Lucy Johnstone asks the question 'Does mental illness exist' in her IAI (Institute of Art and Ideas) article. Her answer leaves me with the question 'What is medical illness?'.
Lucy doesn't deny the reality of "suicidal despair, hearing hostile voices, crippling anxiety and mood swings". But she does not think these experiences should best be understood as mental illnesses/disorders. In fact she goes further and says that there's never been any evidence to support the idea that these "very real experiences" are best explained as medical disorders.
What she seems to mean by 'medical disorder' is a condition caused by physical pathology. Here, in a way, she follows Thomas Szasz, who thought mental illness is a myth. For Szasz, it was a misnomer to call mental illness an 'illness', because it's not an illness with physical lesions (see eg. previous post).
I agree with Lucy (and Szasz) that functional 'mental illnesses' are not "chemical imbalances, genetic flaws or other bodily malfunctions". Where I have difficulty with her (and Szasz's) view is that I think the best way to understand medicine is that it covers the treatment of both physical and mental illnesses (see eg. another previous post).

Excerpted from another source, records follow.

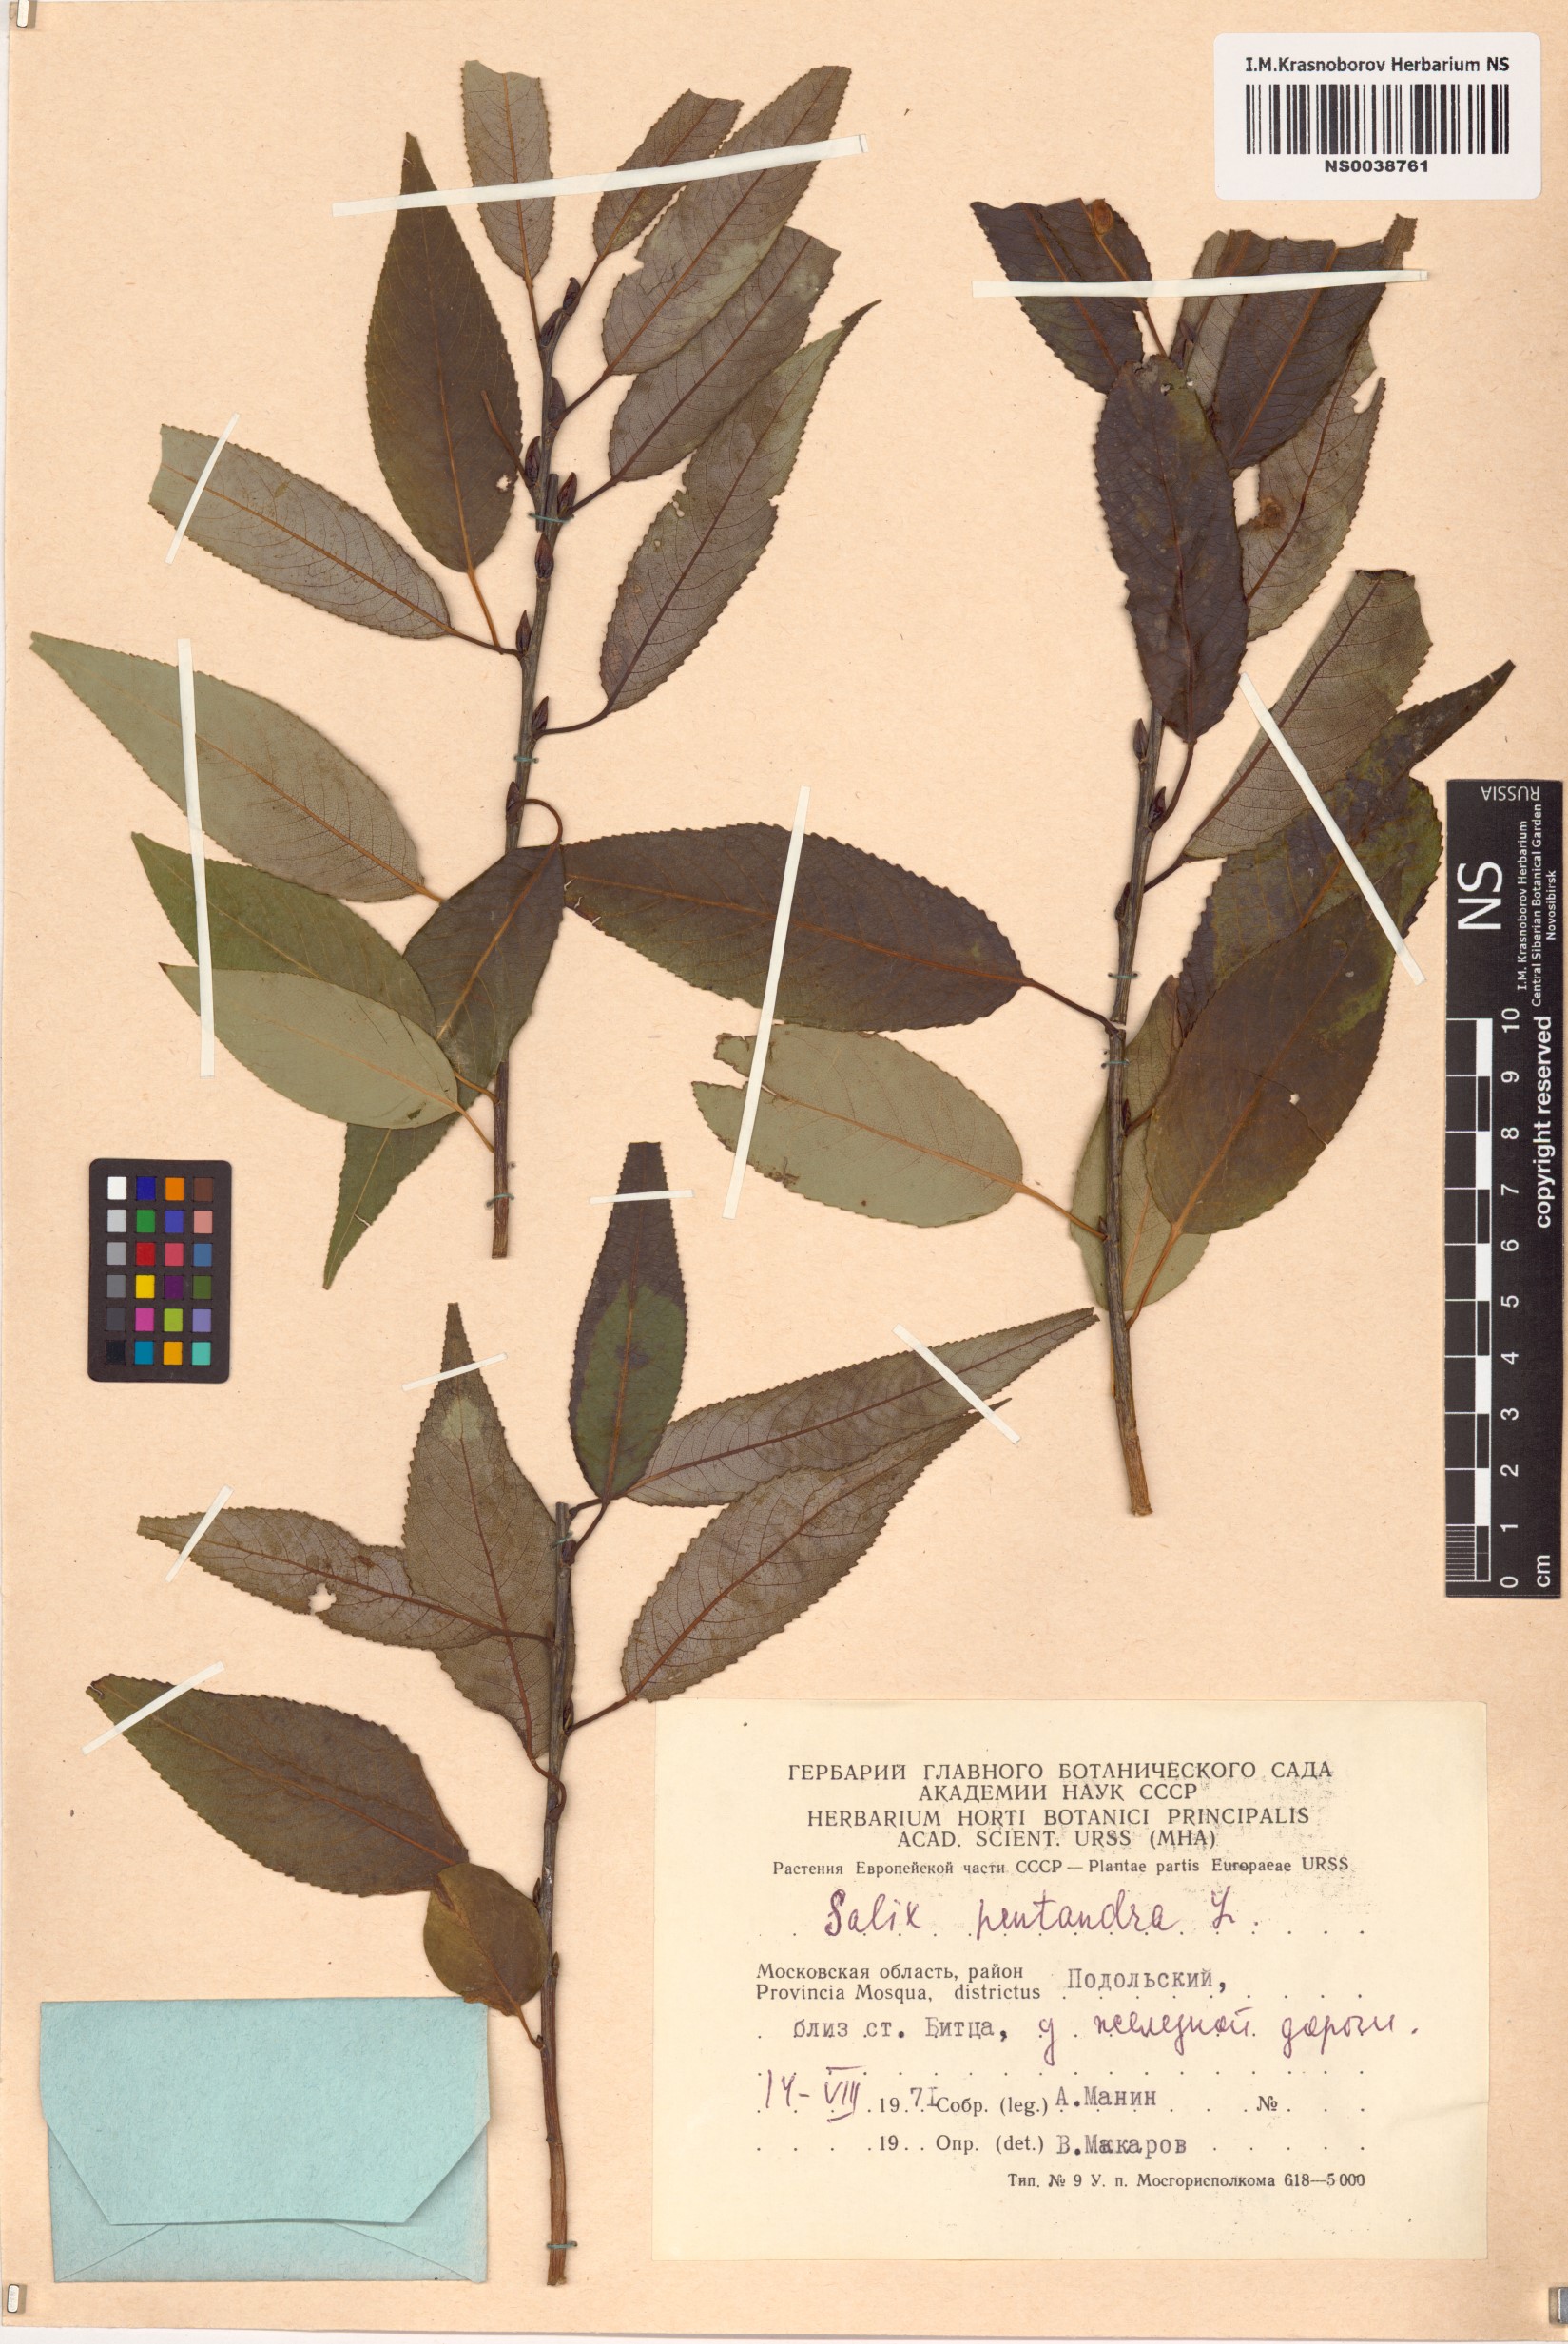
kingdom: Plantae
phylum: Tracheophyta
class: Magnoliopsida
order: Malpighiales
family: Salicaceae
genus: Salix
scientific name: Salix pentandra
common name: Bay willow
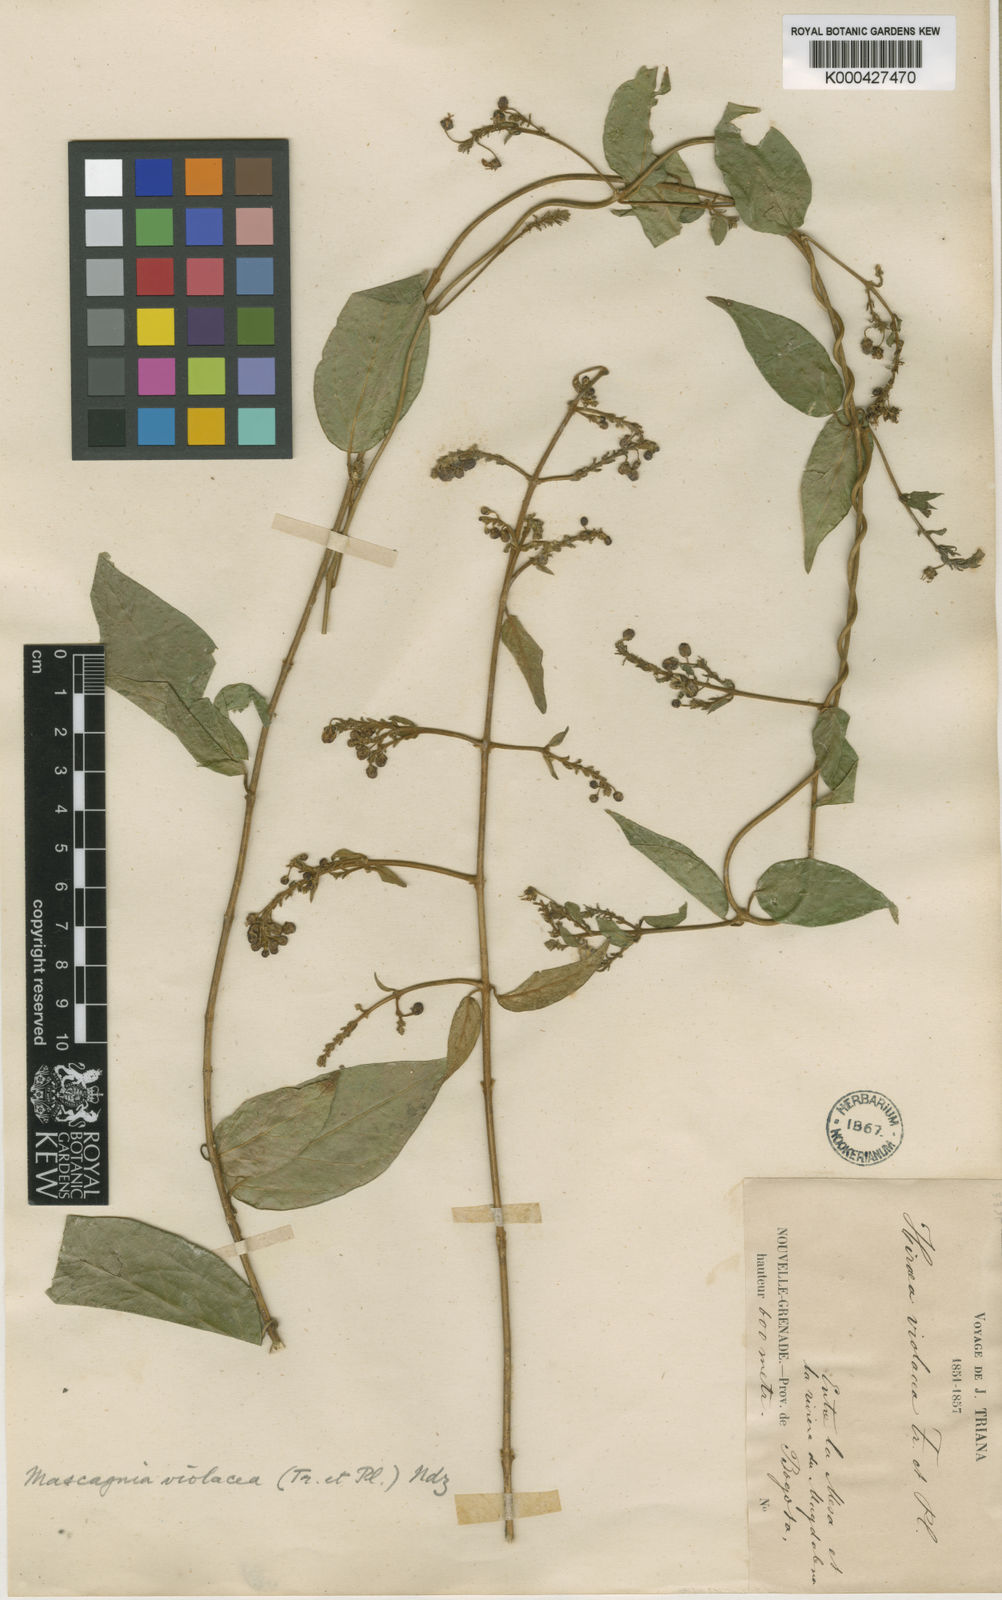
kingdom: Plantae
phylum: Tracheophyta
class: Magnoliopsida
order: Malpighiales
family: Malpighiaceae
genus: Mascagnia
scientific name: Mascagnia violacea
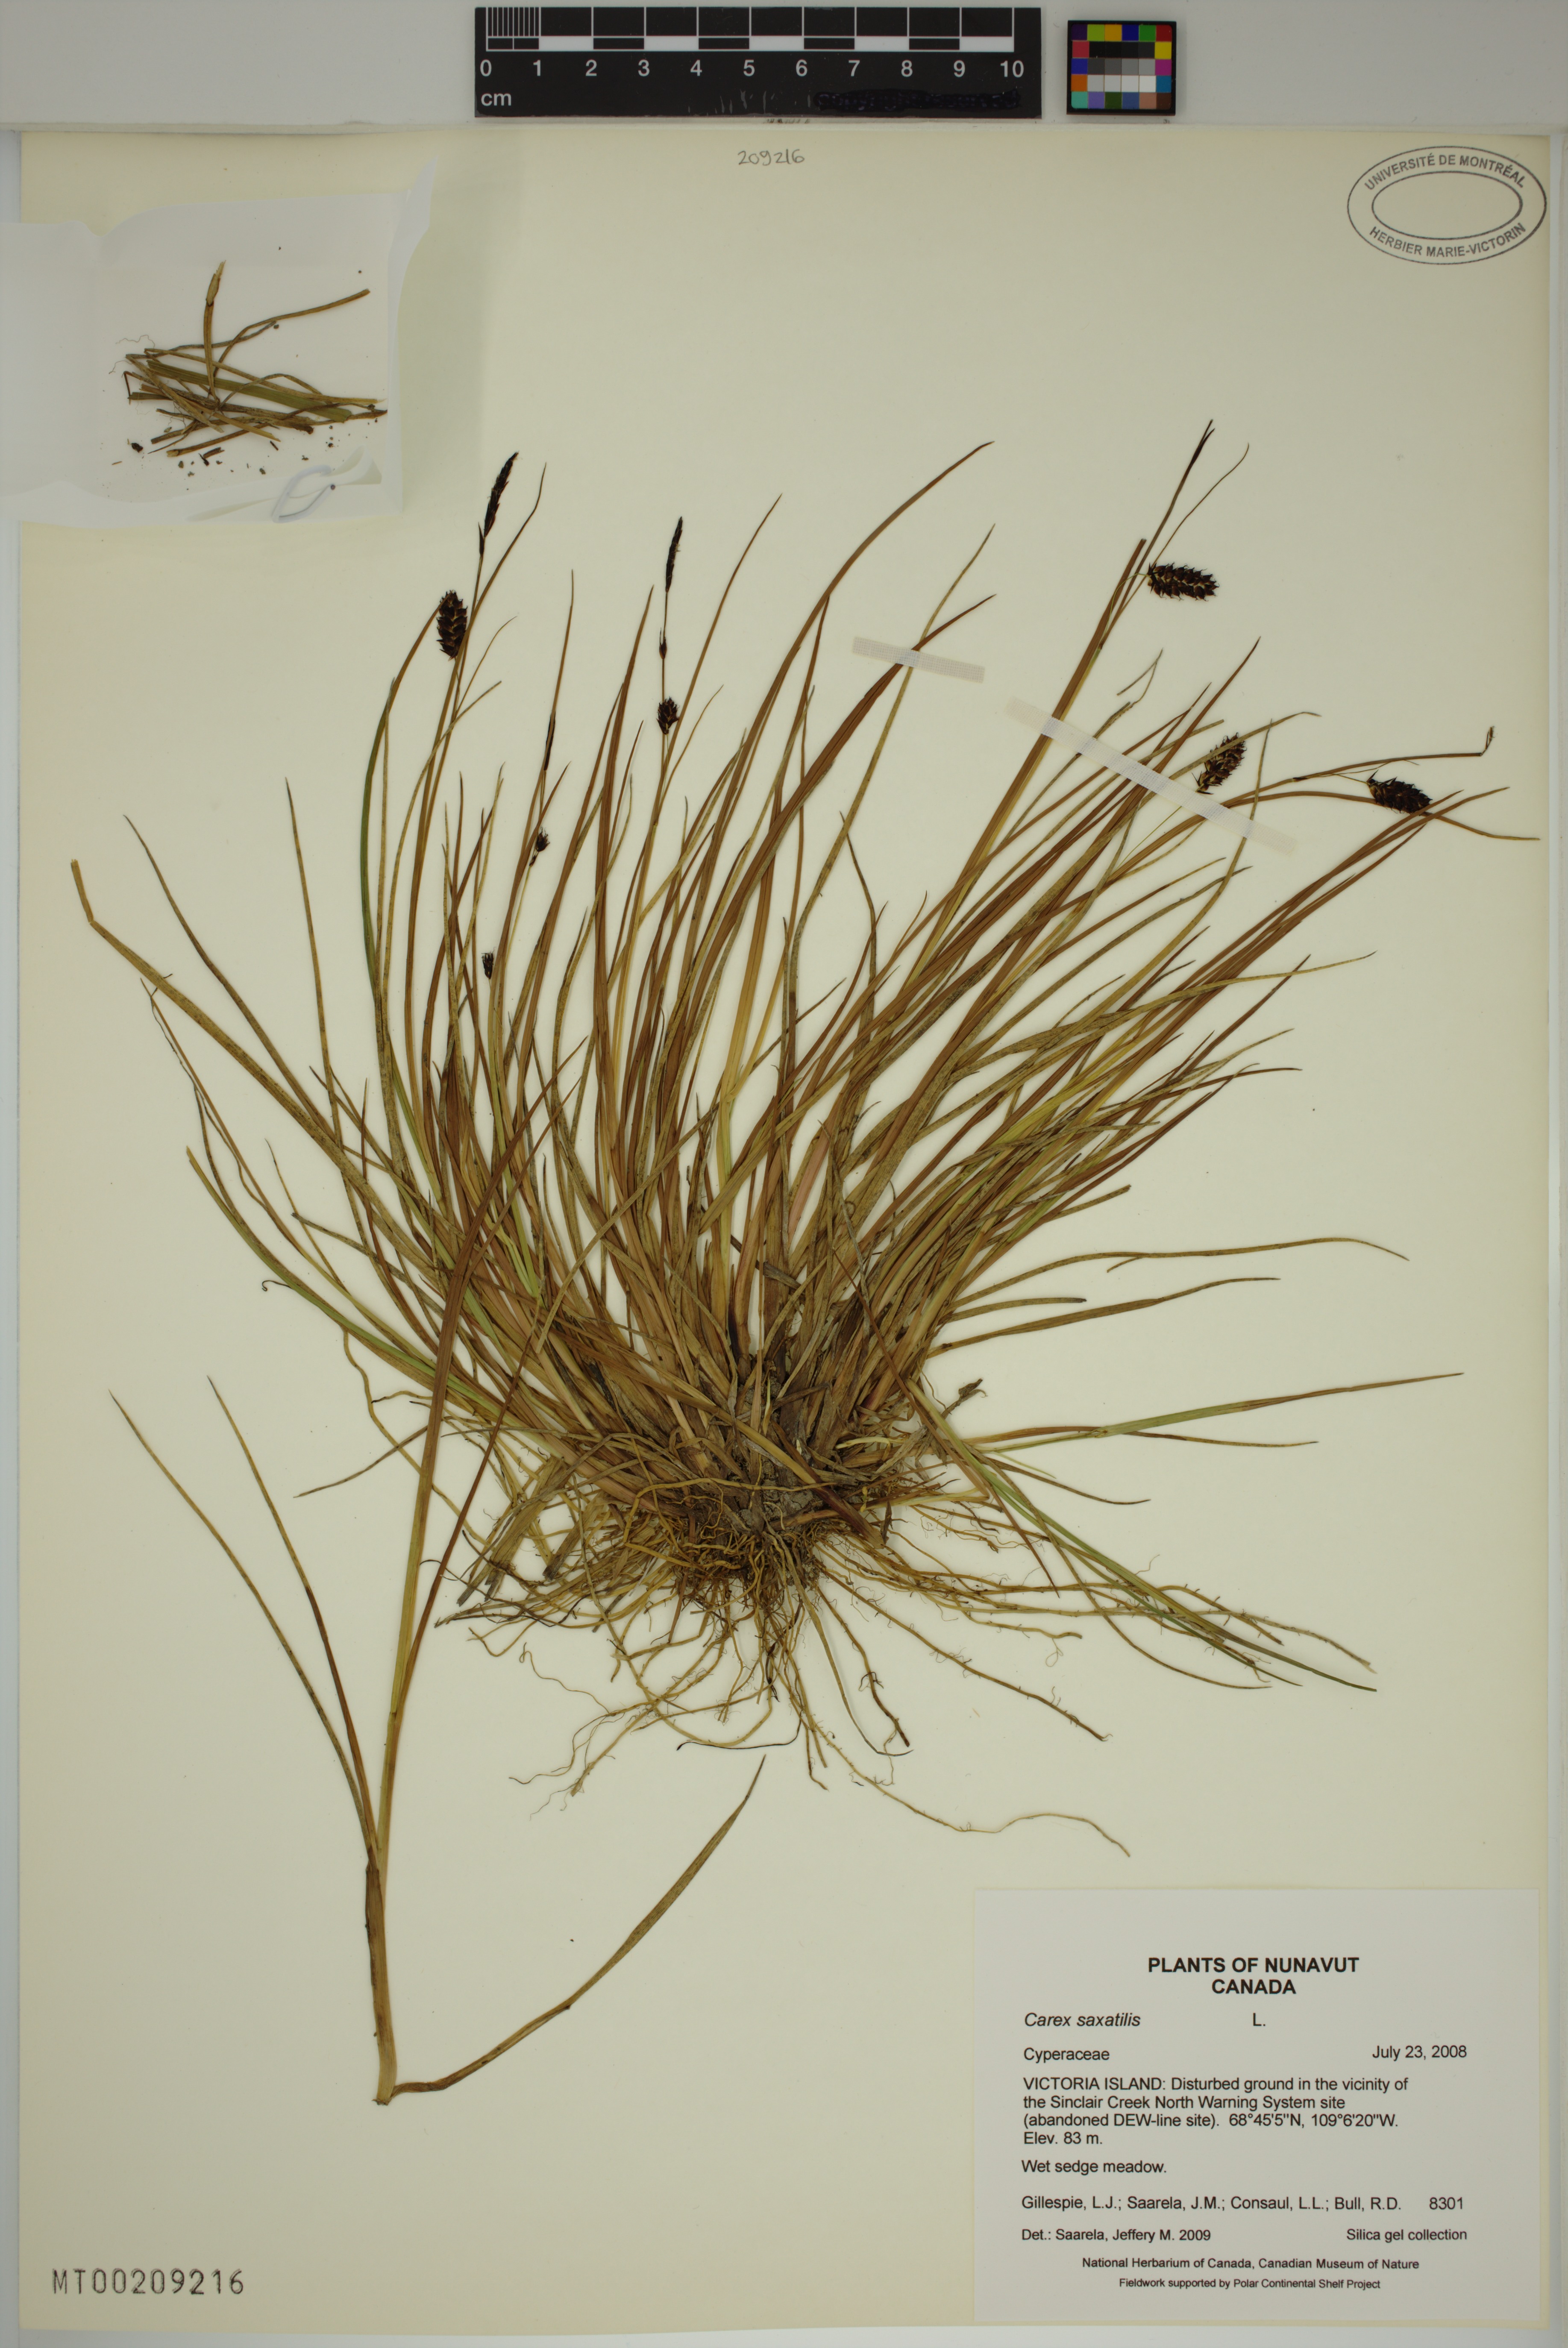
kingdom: Plantae
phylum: Tracheophyta
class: Liliopsida
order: Poales
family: Cyperaceae
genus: Carex
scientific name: Carex saxatilis
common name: Russet sedge
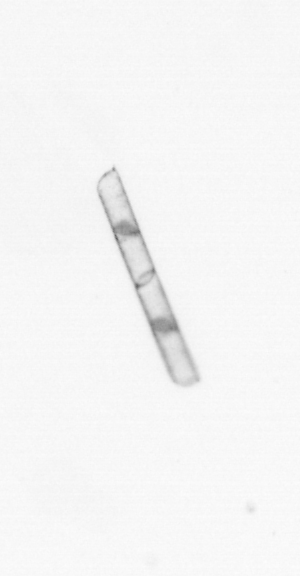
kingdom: Chromista
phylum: Ochrophyta
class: Bacillariophyceae
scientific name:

In fact, our modern idea of physical pathology only really developed from the mid-nineteenth century with the correlation of pathological, including histological, findings with clinical symptoms (see eg. previous post). The problem for psychiatry was that it did not completely fit with this development of anatomoclinical thinking, which was of such importance for the advancement of modern medicine in general (see eg. another previous post). Modern psychiatry's always hankered after this identification with the rest of medicine. Most psychiatric illness is functional and not organic, in the sense of not having an identifiable physical lesion in the brain (see eg. yet another post). Lucy's correct that much of modern psychiatry assumes that physical pathology will be found to underly what is called 'mental illness'. It's always tended to believe this, but, in my view, thereby avoids philosophical issues about the mind-body problem and the nature of life in general (see eg. previous post).
I also agree with Lucy that psychiatric assessment is about formulation. It's not commonly appreciated that the standardising of procedures for history taking and mental state examination in psychiatry at the beginning of the 20th century was about formulation (see eg. previous post). What should be important in psychiatric assessment is helping people understand their problems. Reducing people's problems to brain disease has the potential to be stigmatising by turning people into objects.
I, therefore, understand Lucy's concern about psychiatric classification. I agree with her critique, if the aim of psychiatric classification is to create a functional diagnostic system based on biological markers. This was the original intention of DSM-5 and it failed (see eg. previous post). But Lucy seems to think that psychiatry needs to have a reliable and valid classificatory system to be a science. Following Peter Breggin, she argues that psychiatry is undermined by not being able to treat mental illness as physical illness.
Here, again, I have difficulty with her view. Any psychiatric classificatory system is merely descriptive, not aetiological, certainly not biologically-based in the sense of brain abnormalities (see eg. previous post). It needs to be understood for what it is, and there may well be nothing to be gained, or even harm caused, by using psychiatric labels. But sometimes it can be helpful to use words to describe mental states. This was in fact how modern psychiatry first started from the end of the eighteenth century by attempting to reason about madness (see eg. previous post). There will be inevitable uncertainty about using these descriptions of the ways in which people react to the situation in which they find themselves (see eg. another previous post). Of course brain abnormalities can cause psychotic symptoms as part of delirium or dementia (see eg. previous post). However, for the vast majority of psychiatric presentations, which are functional, we have to rely on our ability to identify patterns of responses if we are going to create any validity for a psychiatric diagnostic system (see eg. previous post). We are profoundly limited in what we can achieve and too much should not be made of these limitations.
I just worry that Lucy is making too much of this situation. Mental health practice is interdisciplinary but that doesn't mean it's not medical. I just think it's potentially misleading to suggest that what's identified as 'mental illness' may not be a medical problem. Medicine includes both physical and mental aspects.